Judging from the recent session of the General Assembly, Republicans seem to have become the new Democrats in state politics.

A majority of Republican lawmakers, with the assistance of Democrats, approved what has been accurately described as a “massive tax increase” that will generate more than $900 million a year to pay for highway and bridge construction projects. The highway bill includes an increase in the gasoline excise tax, a new tax on hotel rooms and a yearly charge of $200 on electric vehicles. The tax hikes were strongly supported by the three most powerful Republicans at the Gold Dome: Gov. Nathan Deal, Lt. Gov. Casey Cagle and Speaker David Ralston.

The usual rhetoric is that Democrats will raise taxes but Republicans will keep them from doing that. After watching the passage of the highway bill, I’m not sure you can say that anymore.

Republican lawmakers also terminated a lucrative tax break worth more than $20 million a year to Delta Air Lines. It’s usually the Democrats who are calling for an end to these corporate tax giveaways, but it was Republicans who made it happen.

Speaker Ralston, with some encouragement from the corporate community, helped stop the passage of a “religious freedom” bill that could have resulted in discrimination against gays and lesbians. It’s usually conservative Republicans who accuse Democrats of supporting gay rights, but it was the most powerful GOP member of the House who blocked a bill that could have limited those rights.

For the first time in years, Republicans did not pass a single bill in this session that was intended to punish Georgia’s immigrant communities. When one Republican tried to slip through a measure that would have prohibited driver’s licenses from being issued to immigrants whose deportation was deferred by President Obama’s executive order, Republicans like Sen. Tommie Williams (R-Lyons) derided his effort and voted it down.

“These kids didn’t come here of their own accord—they were drug here by their parents,” said Williams, who employs a deferred-action immigrant in his restaurant. “What this amendment does is, it punishes those kids for the sins of their fathers. Where is the common sense in that?”

Republicans in the House and Senate—along with their Democratic colleagues—adopted legislation that will require health insurers to cover autism treatments for children up to the age of six. Ironically, the insurance mandate in the autism bill is very similar to the insurance mandates that make up the Affordable Care Act. Republican lawmakers loathe Obamacare, but they passed an insurance bill just like it to help young children with autism.

Republicans—again with the cooperation of Democrats—passed a bill legalizing the use of marijuana derivatives for the treatment of specified diseases. Deal has already promised he will sign the medical marijuana bill into law. Republicans supporting the legal use of controlled substances? This is really an astounding political development.

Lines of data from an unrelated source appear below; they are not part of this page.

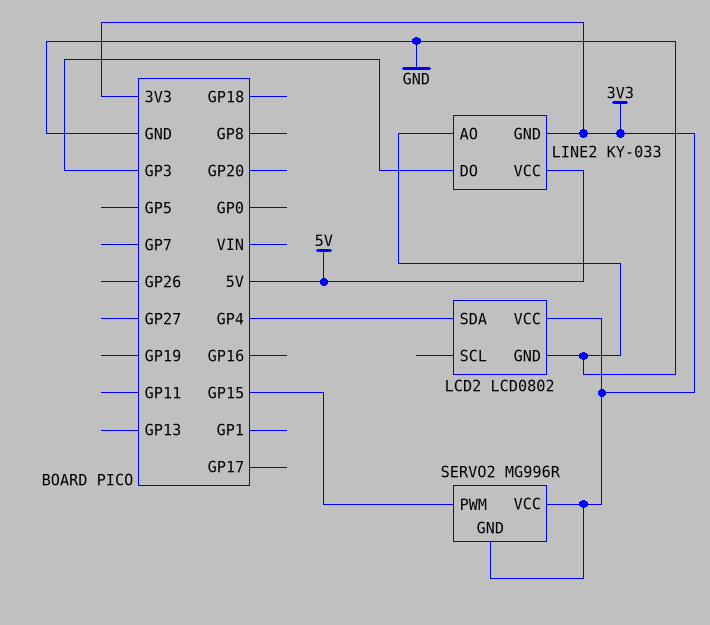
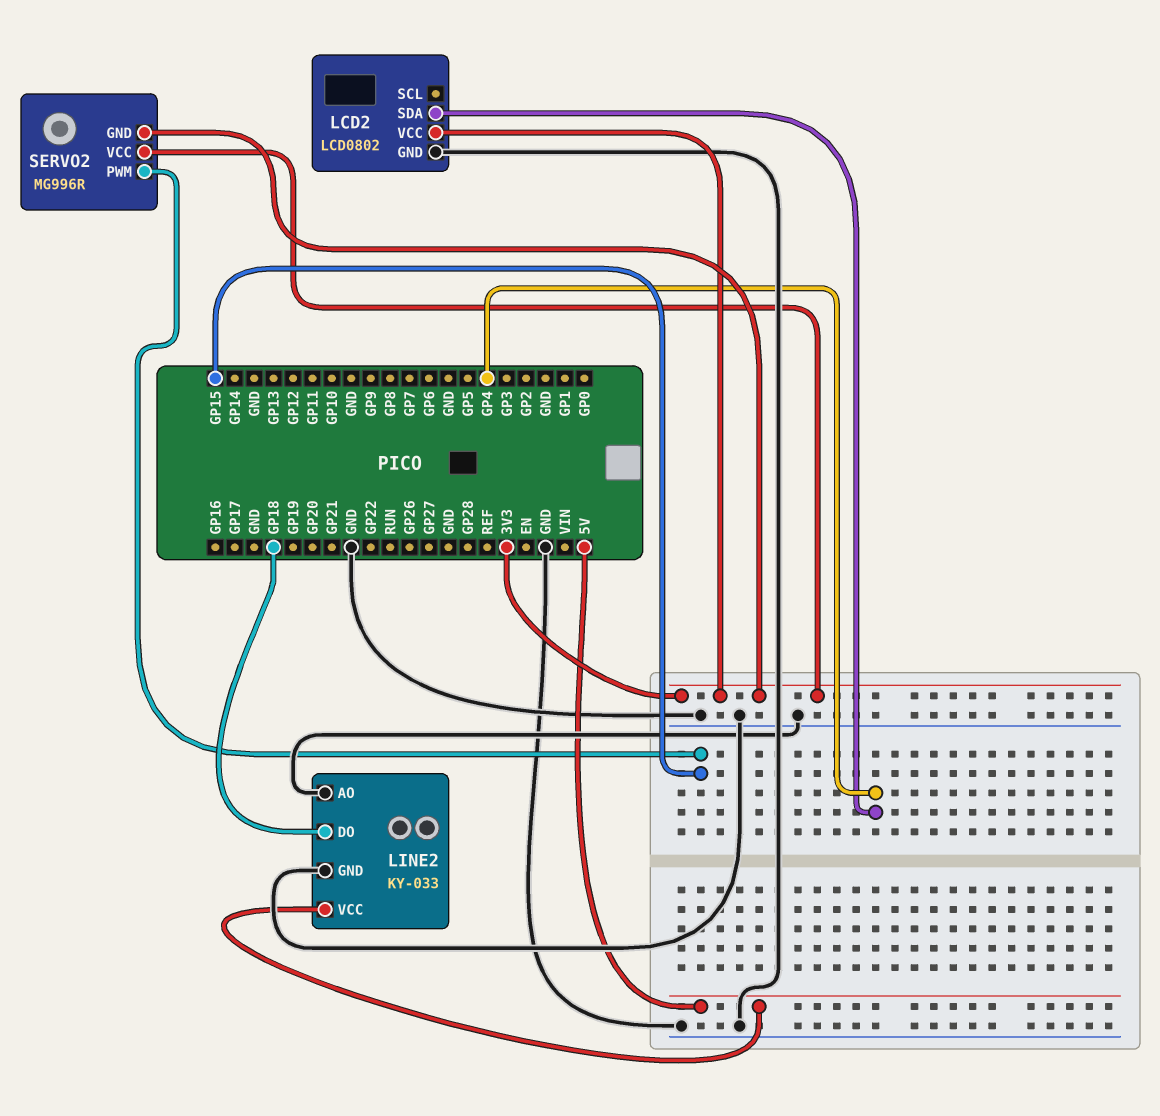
LINE2 pin DO: GP3 -> GP18
LINE2 pin GND: 3V3 -> GND

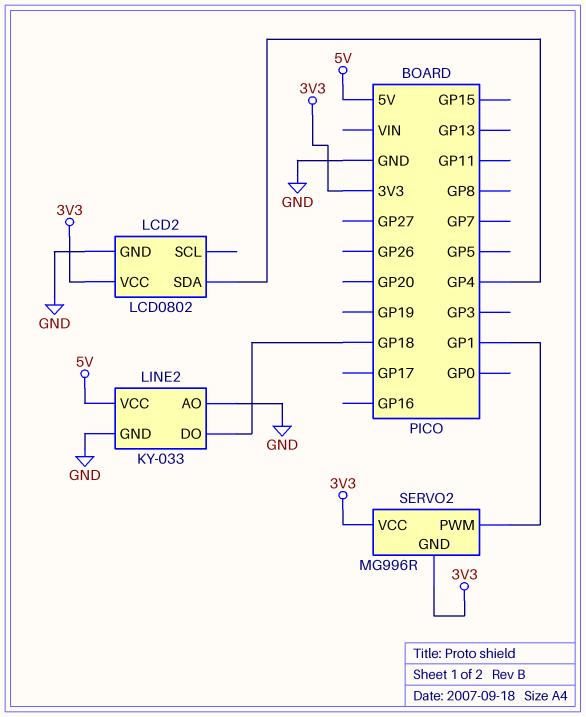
SERVO2 pin PWM: GP15 -> GP1

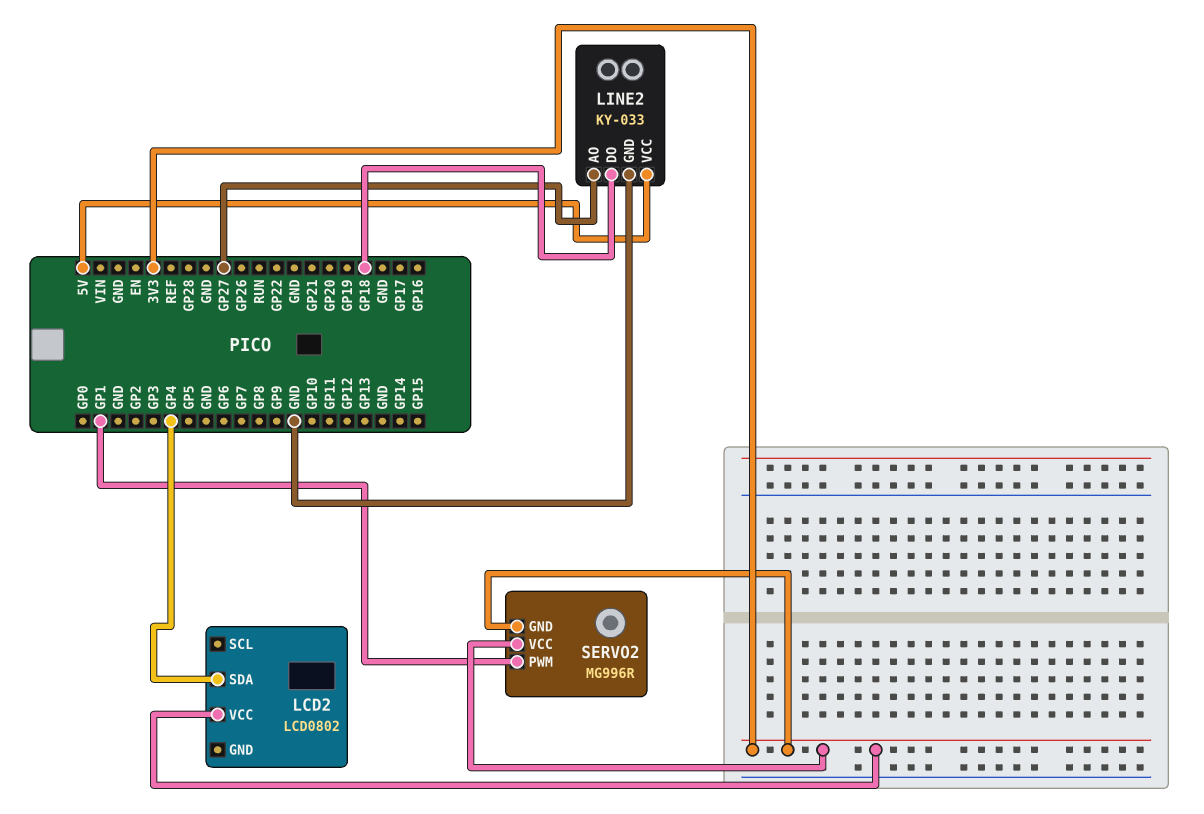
LCD2 pin GND: GND -> none
LINE2 pin AO: GND -> GP27

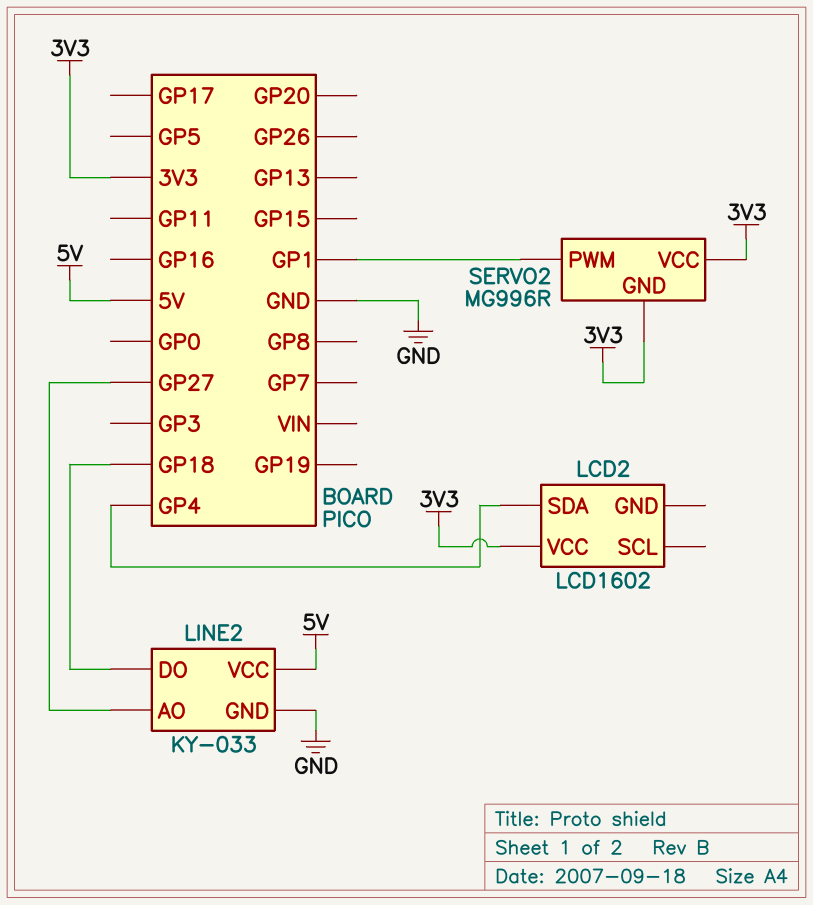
LCD2: LCD0802 -> LCD1602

Up until two or three years ago, Republicans wouldn’t have mentioned any of these issues, much less introduce bills to address them. These are the kinds of issues that tend to strike a more responsive chord among Democrats and liberals than among conservative Republicans—but the GOP was leading the way on them.  

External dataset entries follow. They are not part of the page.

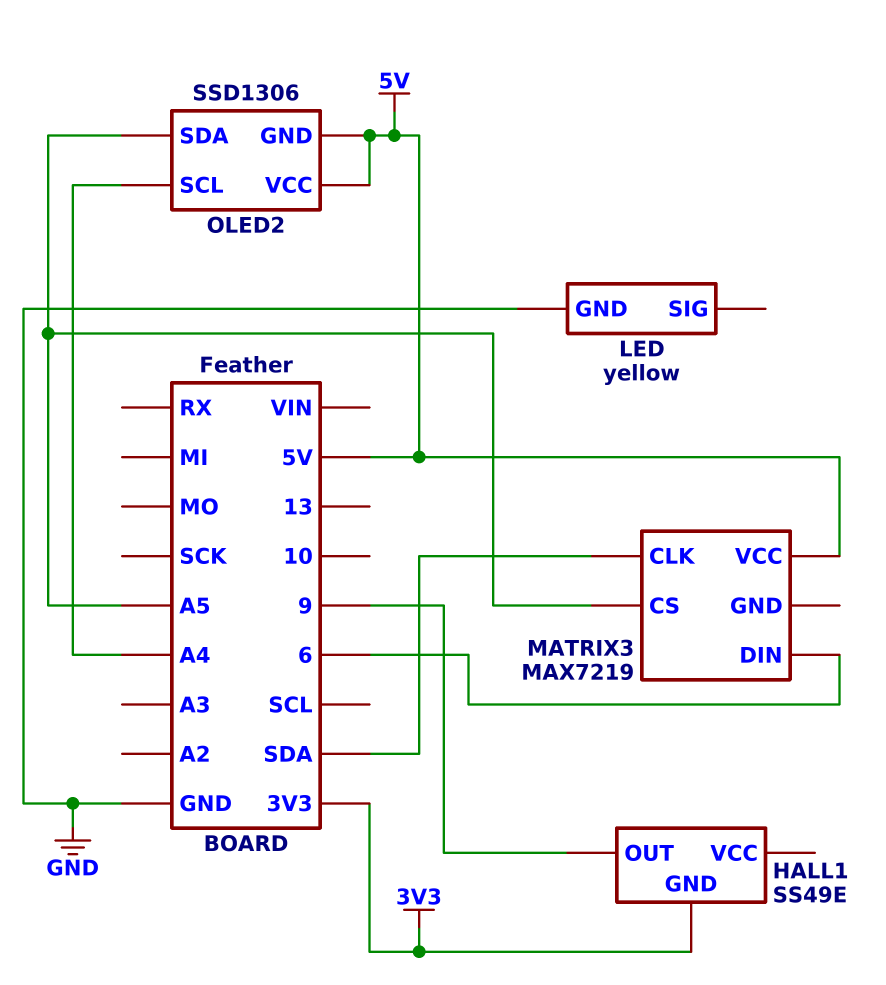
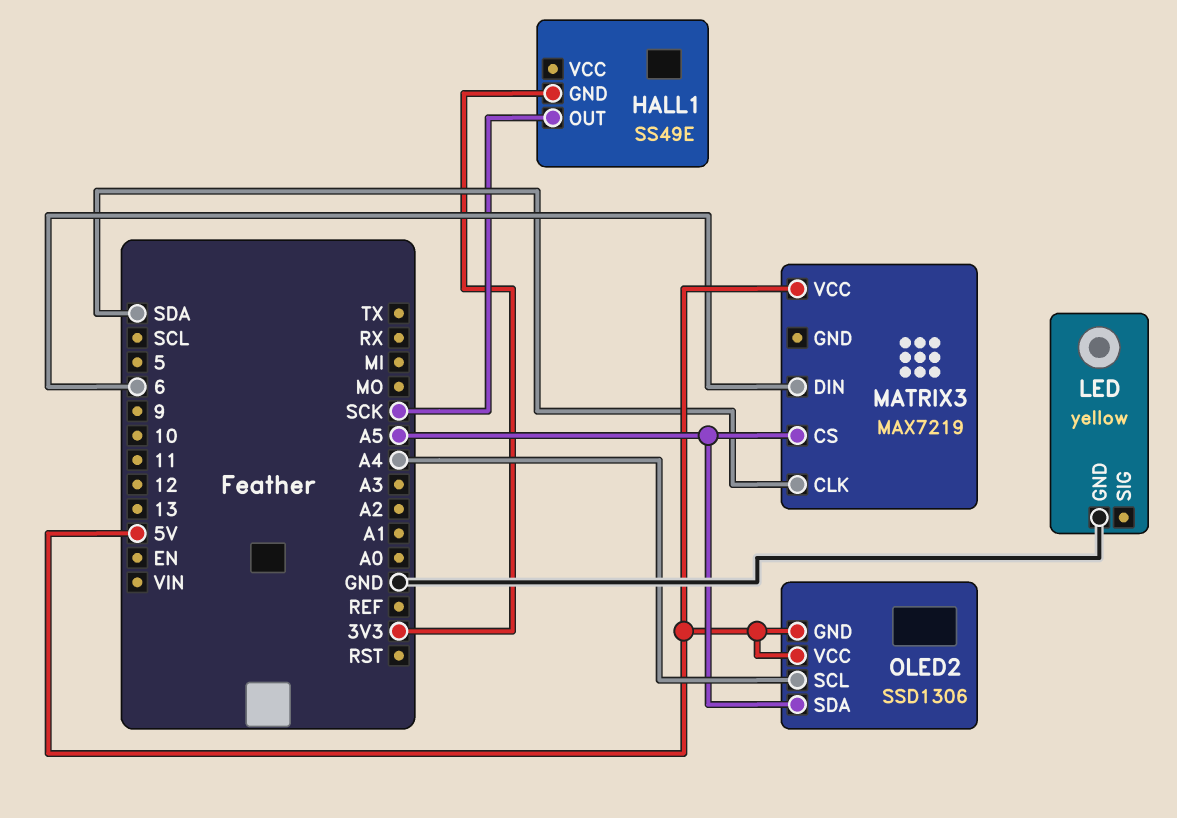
HALL1 pin OUT: 9 -> SCK

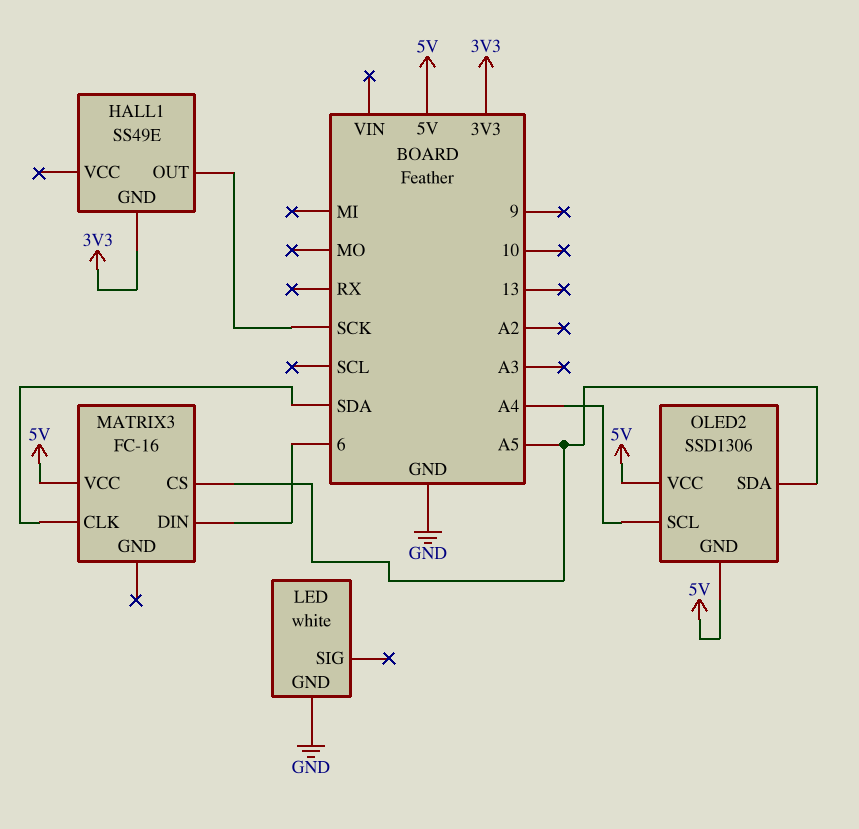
LED: yellow -> white
MATRIX3: MAX7219 -> FC-16

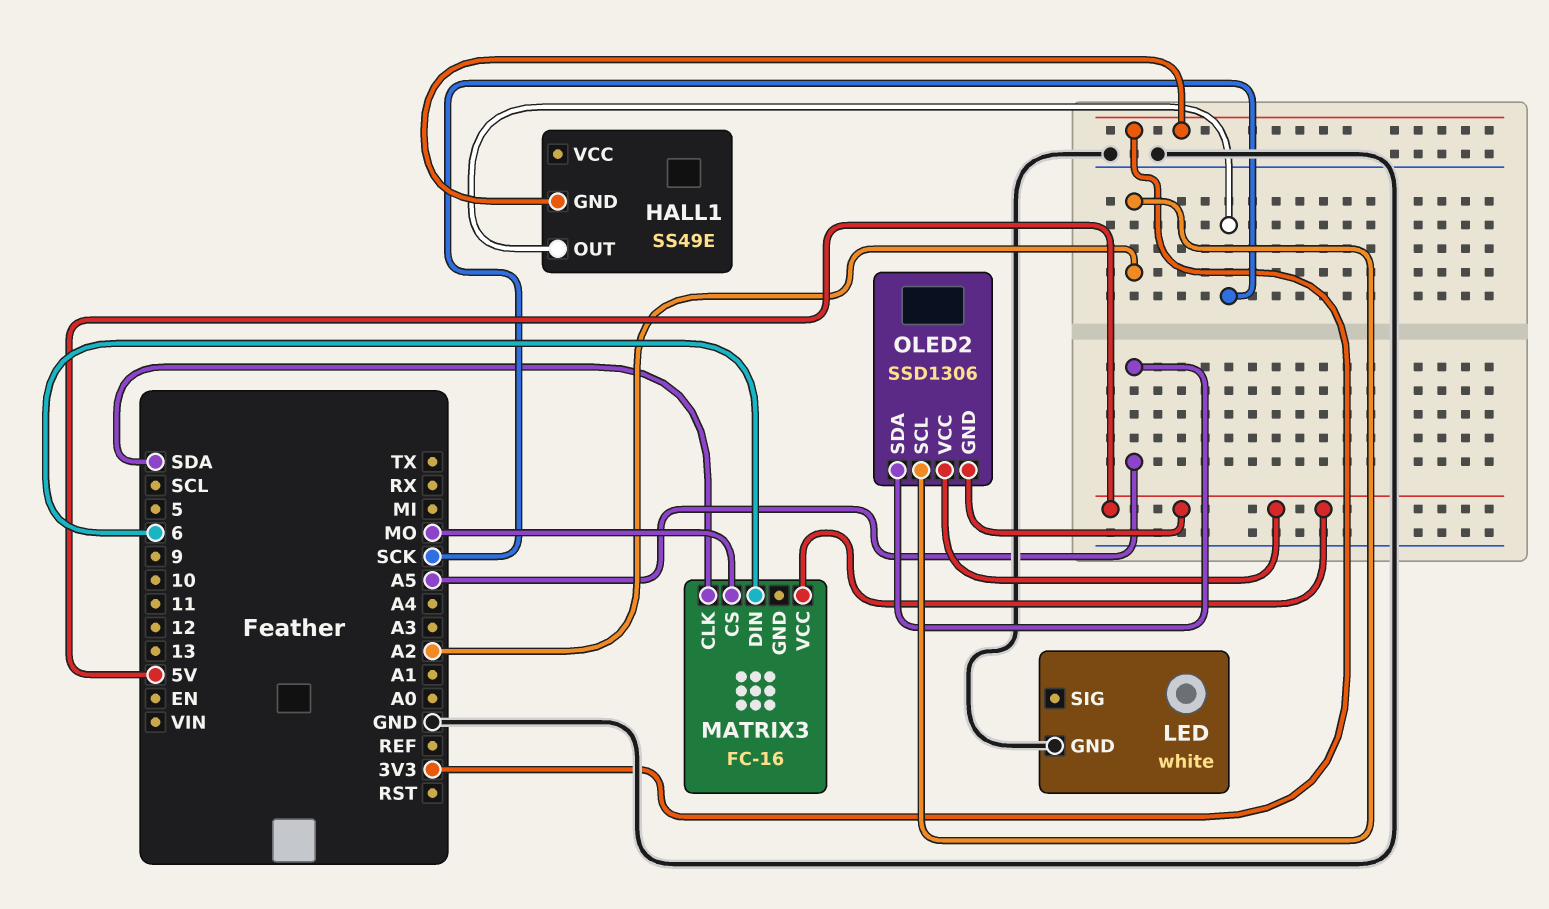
MATRIX3 pin CS: A5 -> MO
OLED2 pin SCL: A4 -> A2

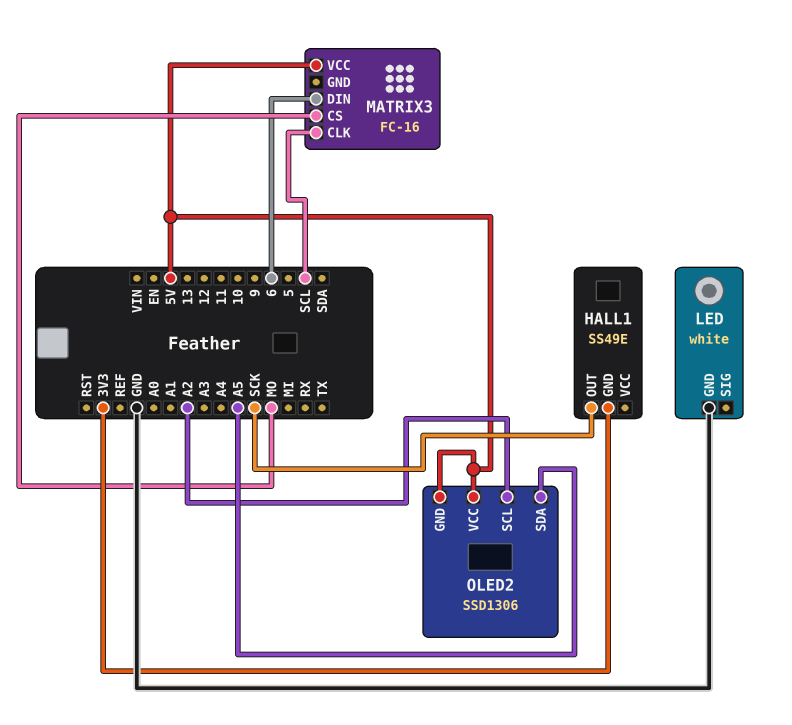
MATRIX3 pin CLK: SDA -> SCL

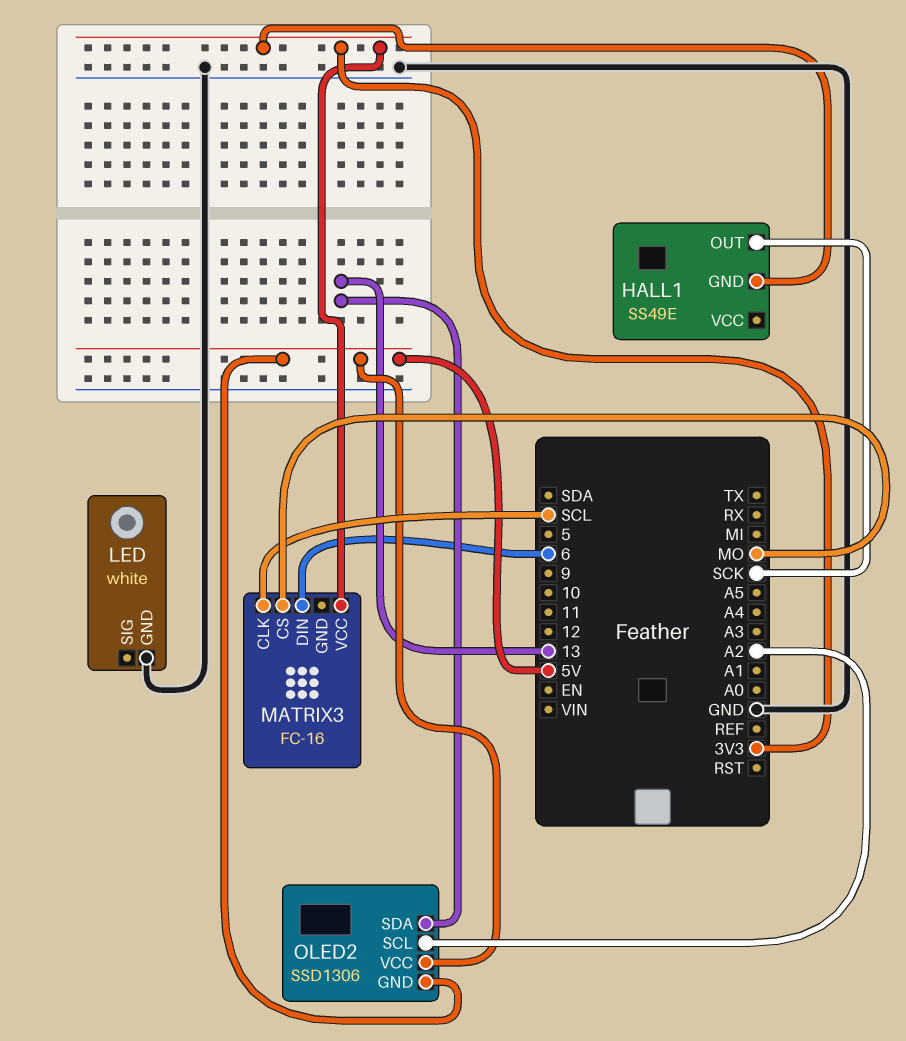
MATRIX3 pin VCC: 5V -> 3V3
OLED2 pin SDA: A5 -> 13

This crossing of party lines, of course, also applied to Democrats in the legislature. Deal’s legislative package authorizing a state takeover of struggling schools is the kind of proposal that Democrats have traditionally opposed—they would argue that it could lead to the privatization of schools. The governor’s school bills, however, would not have passed without getting crucial votes from Democrats like Sen. Freddie Powell Sims (D-Dawson).